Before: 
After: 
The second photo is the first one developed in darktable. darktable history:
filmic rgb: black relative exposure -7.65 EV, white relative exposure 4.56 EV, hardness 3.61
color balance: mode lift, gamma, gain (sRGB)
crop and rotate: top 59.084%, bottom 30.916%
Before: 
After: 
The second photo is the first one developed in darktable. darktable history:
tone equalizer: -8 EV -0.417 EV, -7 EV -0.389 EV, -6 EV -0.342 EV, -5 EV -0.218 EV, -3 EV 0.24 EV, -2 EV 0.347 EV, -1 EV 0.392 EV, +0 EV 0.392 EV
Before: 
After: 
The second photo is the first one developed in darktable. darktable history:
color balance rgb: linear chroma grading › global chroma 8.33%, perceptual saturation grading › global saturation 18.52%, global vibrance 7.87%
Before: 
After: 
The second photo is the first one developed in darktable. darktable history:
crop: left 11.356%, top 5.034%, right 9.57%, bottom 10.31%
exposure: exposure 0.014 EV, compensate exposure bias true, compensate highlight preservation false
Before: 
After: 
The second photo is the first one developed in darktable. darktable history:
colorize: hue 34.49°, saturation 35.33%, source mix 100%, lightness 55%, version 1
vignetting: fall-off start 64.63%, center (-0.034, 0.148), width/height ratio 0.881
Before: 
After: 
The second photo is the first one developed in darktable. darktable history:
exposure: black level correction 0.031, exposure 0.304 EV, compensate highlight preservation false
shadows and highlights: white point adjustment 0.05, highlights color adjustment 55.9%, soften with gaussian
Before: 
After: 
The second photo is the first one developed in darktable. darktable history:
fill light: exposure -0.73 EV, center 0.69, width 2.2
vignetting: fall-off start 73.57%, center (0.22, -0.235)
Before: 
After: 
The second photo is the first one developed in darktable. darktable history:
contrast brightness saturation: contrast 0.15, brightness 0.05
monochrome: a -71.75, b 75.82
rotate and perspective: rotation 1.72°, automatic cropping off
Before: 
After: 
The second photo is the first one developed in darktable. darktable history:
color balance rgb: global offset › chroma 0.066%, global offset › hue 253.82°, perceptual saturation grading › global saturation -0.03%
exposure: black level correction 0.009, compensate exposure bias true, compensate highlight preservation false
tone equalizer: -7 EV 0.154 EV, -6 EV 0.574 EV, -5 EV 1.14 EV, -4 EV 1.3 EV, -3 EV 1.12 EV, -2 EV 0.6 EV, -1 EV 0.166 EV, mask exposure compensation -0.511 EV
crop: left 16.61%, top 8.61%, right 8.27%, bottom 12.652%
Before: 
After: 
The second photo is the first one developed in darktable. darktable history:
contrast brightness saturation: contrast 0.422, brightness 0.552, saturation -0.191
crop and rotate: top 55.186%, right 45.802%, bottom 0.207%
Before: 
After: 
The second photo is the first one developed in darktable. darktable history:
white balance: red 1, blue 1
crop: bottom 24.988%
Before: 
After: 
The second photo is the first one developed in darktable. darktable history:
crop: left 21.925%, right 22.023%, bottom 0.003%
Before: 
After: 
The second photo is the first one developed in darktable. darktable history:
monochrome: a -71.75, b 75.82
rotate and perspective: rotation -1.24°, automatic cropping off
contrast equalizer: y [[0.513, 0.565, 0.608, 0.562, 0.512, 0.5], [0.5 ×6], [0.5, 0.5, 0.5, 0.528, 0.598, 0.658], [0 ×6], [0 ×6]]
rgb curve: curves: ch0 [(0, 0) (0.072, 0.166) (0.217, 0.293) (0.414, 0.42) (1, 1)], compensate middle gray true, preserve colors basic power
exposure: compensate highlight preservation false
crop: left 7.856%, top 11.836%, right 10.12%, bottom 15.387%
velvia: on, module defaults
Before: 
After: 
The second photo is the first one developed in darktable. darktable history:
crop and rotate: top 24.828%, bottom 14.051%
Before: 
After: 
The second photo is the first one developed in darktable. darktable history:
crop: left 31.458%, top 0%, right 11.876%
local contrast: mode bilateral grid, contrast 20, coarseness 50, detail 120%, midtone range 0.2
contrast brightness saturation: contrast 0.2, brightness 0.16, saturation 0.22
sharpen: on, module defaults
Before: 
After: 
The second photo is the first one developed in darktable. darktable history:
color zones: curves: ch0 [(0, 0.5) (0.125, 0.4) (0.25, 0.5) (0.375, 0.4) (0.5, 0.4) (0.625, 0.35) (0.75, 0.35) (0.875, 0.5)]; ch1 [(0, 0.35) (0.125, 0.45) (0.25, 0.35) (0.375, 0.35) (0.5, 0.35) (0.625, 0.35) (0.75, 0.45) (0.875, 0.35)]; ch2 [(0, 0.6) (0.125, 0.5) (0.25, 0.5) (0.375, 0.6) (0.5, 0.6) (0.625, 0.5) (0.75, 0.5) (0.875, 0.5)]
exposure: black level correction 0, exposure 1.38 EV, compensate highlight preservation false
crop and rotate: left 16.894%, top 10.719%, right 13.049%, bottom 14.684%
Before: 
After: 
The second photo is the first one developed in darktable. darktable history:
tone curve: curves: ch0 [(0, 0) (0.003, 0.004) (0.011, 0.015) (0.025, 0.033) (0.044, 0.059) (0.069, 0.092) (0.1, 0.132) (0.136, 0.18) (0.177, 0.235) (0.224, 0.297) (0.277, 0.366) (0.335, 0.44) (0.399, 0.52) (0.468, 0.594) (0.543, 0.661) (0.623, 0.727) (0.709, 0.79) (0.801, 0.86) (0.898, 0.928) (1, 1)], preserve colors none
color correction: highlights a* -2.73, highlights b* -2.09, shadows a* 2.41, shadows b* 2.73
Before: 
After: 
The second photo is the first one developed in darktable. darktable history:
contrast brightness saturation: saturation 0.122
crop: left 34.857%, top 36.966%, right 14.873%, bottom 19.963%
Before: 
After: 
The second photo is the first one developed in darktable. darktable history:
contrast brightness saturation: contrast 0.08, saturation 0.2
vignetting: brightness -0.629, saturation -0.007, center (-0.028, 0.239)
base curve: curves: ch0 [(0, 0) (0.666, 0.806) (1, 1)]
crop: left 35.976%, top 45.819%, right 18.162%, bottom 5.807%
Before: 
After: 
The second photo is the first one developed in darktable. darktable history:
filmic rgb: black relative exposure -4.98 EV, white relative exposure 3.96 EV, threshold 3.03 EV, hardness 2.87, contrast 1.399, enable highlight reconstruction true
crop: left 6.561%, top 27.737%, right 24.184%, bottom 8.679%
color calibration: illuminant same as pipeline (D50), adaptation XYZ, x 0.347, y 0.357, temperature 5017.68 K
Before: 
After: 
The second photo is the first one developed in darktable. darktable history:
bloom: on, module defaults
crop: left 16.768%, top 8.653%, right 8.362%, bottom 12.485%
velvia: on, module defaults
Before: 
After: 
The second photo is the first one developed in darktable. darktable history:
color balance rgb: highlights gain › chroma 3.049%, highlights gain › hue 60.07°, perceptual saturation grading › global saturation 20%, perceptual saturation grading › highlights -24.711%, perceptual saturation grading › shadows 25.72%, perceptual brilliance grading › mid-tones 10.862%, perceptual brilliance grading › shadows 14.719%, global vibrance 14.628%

==================================================

The request: Rewrite all of the material above with every "developed" changed to "processed", keeping everything else the same.

Reply:
Before: 
After: 
The second photo is the first one processed in darktable. darktable history:
filmic rgb: black relative exposure -7.65 EV, white relative exposure 4.56 EV, hardness 3.61
color balance: mode lift, gamma, gain (sRGB)
crop and rotate: top 59.084%, bottom 30.916%
Before: 
After: 
The second photo is the first one processed in darktable. darktable history:
tone equalizer: -8 EV -0.417 EV, -7 EV -0.389 EV, -6 EV -0.342 EV, -5 EV -0.218 EV, -3 EV 0.24 EV, -2 EV 0.347 EV, -1 EV 0.392 EV, +0 EV 0.392 EV
Before: 
After: 
The second photo is the first one processed in darktable. darktable history:
color balance rgb: linear chroma grading › global chroma 8.33%, perceptual saturation grading › global saturation 18.52%, global vibrance 7.87%
Before: 
After: 
The second photo is the first one processed in darktable. darktable history:
crop: left 11.356%, top 5.034%, right 9.57%, bottom 10.31%
exposure: exposure 0.014 EV, compensate exposure bias true, compensate highlight preservation false
Before: 
After: 
The second photo is the first one processed in darktable. darktable history:
colorize: hue 34.49°, saturation 35.33%, source mix 100%, lightness 55%, version 1
vignetting: fall-off start 64.63%, center (-0.034, 0.148), width/height ratio 0.881
Before: 
After: 
The second photo is the first one processed in darktable. darktable history:
exposure: black level correction 0.031, exposure 0.304 EV, compensate highlight preservation false
shadows and highlights: white point adjustment 0.05, highlights color adjustment 55.9%, soften with gaussian
Before: 
After: 
The second photo is the first one processed in darktable. darktable history:
fill light: exposure -0.73 EV, center 0.69, width 2.2
vignetting: fall-off start 73.57%, center (0.22, -0.235)
Before: 
After: 
The second photo is the first one processed in darktable. darktable history:
contrast brightness saturation: contrast 0.15, brightness 0.05
monochrome: a -71.75, b 75.82
rotate and perspective: rotation 1.72°, automatic cropping off
Before: 
After: 
The second photo is the first one processed in darktable. darktable history:
color balance rgb: global offset › chroma 0.066%, global offset › hue 253.82°, perceptual saturation grading › global saturation -0.03%
exposure: black level correction 0.009, compensate exposure bias true, compensate highlight preservation false
tone equalizer: -7 EV 0.154 EV, -6 EV 0.574 EV, -5 EV 1.14 EV, -4 EV 1.3 EV, -3 EV 1.12 EV, -2 EV 0.6 EV, -1 EV 0.166 EV, mask exposure compensation -0.511 EV
crop: left 16.61%, top 8.61%, right 8.27%, bottom 12.652%
Before: 
After: 
The second photo is the first one processed in darktable. darktable history:
contrast brightness saturation: contrast 0.422, brightness 0.552, saturation -0.191
crop and rotate: top 55.186%, right 45.802%, bottom 0.207%
Before: 
After: 
The second photo is the first one processed in darktable. darktable history:
white balance: red 1, blue 1
crop: bottom 24.988%
Before: 
After: 
The second photo is the first one processed in darktable. darktable history:
crop: left 21.925%, right 22.023%, bottom 0.003%
Before: 
After: 
The second photo is the first one processed in darktable. darktable history:
monochrome: a -71.75, b 75.82
rotate and perspective: rotation -1.24°, automatic cropping off
contrast equalizer: y [[0.513, 0.565, 0.608, 0.562, 0.512, 0.5], [0.5 ×6], [0.5, 0.5, 0.5, 0.528, 0.598, 0.658], [0 ×6], [0 ×6]]
rgb curve: curves: ch0 [(0, 0) (0.072, 0.166) (0.217, 0.293) (0.414, 0.42) (1, 1)], compensate middle gray true, preserve colors basic power
exposure: compensate highlight preservation false
crop: left 7.856%, top 11.836%, right 10.12%, bottom 15.387%
velvia: on, module defaults
Before: 
After: 
The second photo is the first one processed in darktable. darktable history:
crop and rotate: top 24.828%, bottom 14.051%
Before: 
After: 
The second photo is the first one processed in darktable. darktable history:
crop: left 31.458%, top 0%, right 11.876%
local contrast: mode bilateral grid, contrast 20, coarseness 50, detail 120%, midtone range 0.2
contrast brightness saturation: contrast 0.2, brightness 0.16, saturation 0.22
sharpen: on, module defaults
Before: 
After: 
The second photo is the first one processed in darktable. darktable history:
color zones: curves: ch0 [(0, 0.5) (0.125, 0.4) (0.25, 0.5) (0.375, 0.4) (0.5, 0.4) (0.625, 0.35) (0.75, 0.35) (0.875, 0.5)]; ch1 [(0, 0.35) (0.125, 0.45) (0.25, 0.35) (0.375, 0.35) (0.5, 0.35) (0.625, 0.35) (0.75, 0.45) (0.875, 0.35)]; ch2 [(0, 0.6) (0.125, 0.5) (0.25, 0.5) (0.375, 0.6) (0.5, 0.6) (0.625, 0.5) (0.75, 0.5) (0.875, 0.5)]
exposure: black level correction 0, exposure 1.38 EV, compensate highlight preservation false
crop and rotate: left 16.894%, top 10.719%, right 13.049%, bottom 14.684%
Before: 
After: 
The second photo is the first one processed in darktable. darktable history:
tone curve: curves: ch0 [(0, 0) (0.003, 0.004) (0.011, 0.015) (0.025, 0.033) (0.044, 0.059) (0.069, 0.092) (0.1, 0.132) (0.136, 0.18) (0.177, 0.235) (0.224, 0.297) (0.277, 0.366) (0.335, 0.44) (0.399, 0.52) (0.468, 0.594) (0.543, 0.661) (0.623, 0.727) (0.709, 0.79) (0.801, 0.86) (0.898, 0.928) (1, 1)], preserve colors none
color correction: highlights a* -2.73, highlights b* -2.09, shadows a* 2.41, shadows b* 2.73
Before: 
After: 
The second photo is the first one processed in darktable. darktable history:
contrast brightness saturation: saturation 0.122
crop: left 34.857%, top 36.966%, right 14.873%, bottom 19.963%
Before: 
After: 
The second photo is the first one processed in darktable. darktable history:
contrast brightness saturation: contrast 0.08, saturation 0.2
vignetting: brightness -0.629, saturation -0.007, center (-0.028, 0.239)
base curve: curves: ch0 [(0, 0) (0.666, 0.806) (1, 1)]
crop: left 35.976%, top 45.819%, right 18.162%, bottom 5.807%
Before: 
After: 
The second photo is the first one processed in darktable. darktable history:
filmic rgb: black relative exposure -4.98 EV, white relative exposure 3.96 EV, threshold 3.03 EV, hardness 2.87, contrast 1.399, enable highlight reconstruction true
crop: left 6.561%, top 27.737%, right 24.184%, bottom 8.679%
color calibration: illuminant same as pipeline (D50), adaptation XYZ, x 0.347, y 0.357, temperature 5017.68 K
Before: 
After: 
The second photo is the first one processed in darktable. darktable history:
bloom: on, module defaults
crop: left 16.768%, top 8.653%, right 8.362%, bottom 12.485%
velvia: on, module defaults
Before: 
After: 
The second photo is the first one processed in darktable. darktable history:
color balance rgb: highlights gain › chroma 3.049%, highlights gain › hue 60.07°, perceptual saturation grading › global saturation 20%, perceptual saturation grading › highlights -24.711%, perceptual saturation grading › shadows 25.72%, perceptual brilliance grading › mid-tones 10.862%, perceptual brilliance grading › shadows 14.719%, global vibrance 14.628%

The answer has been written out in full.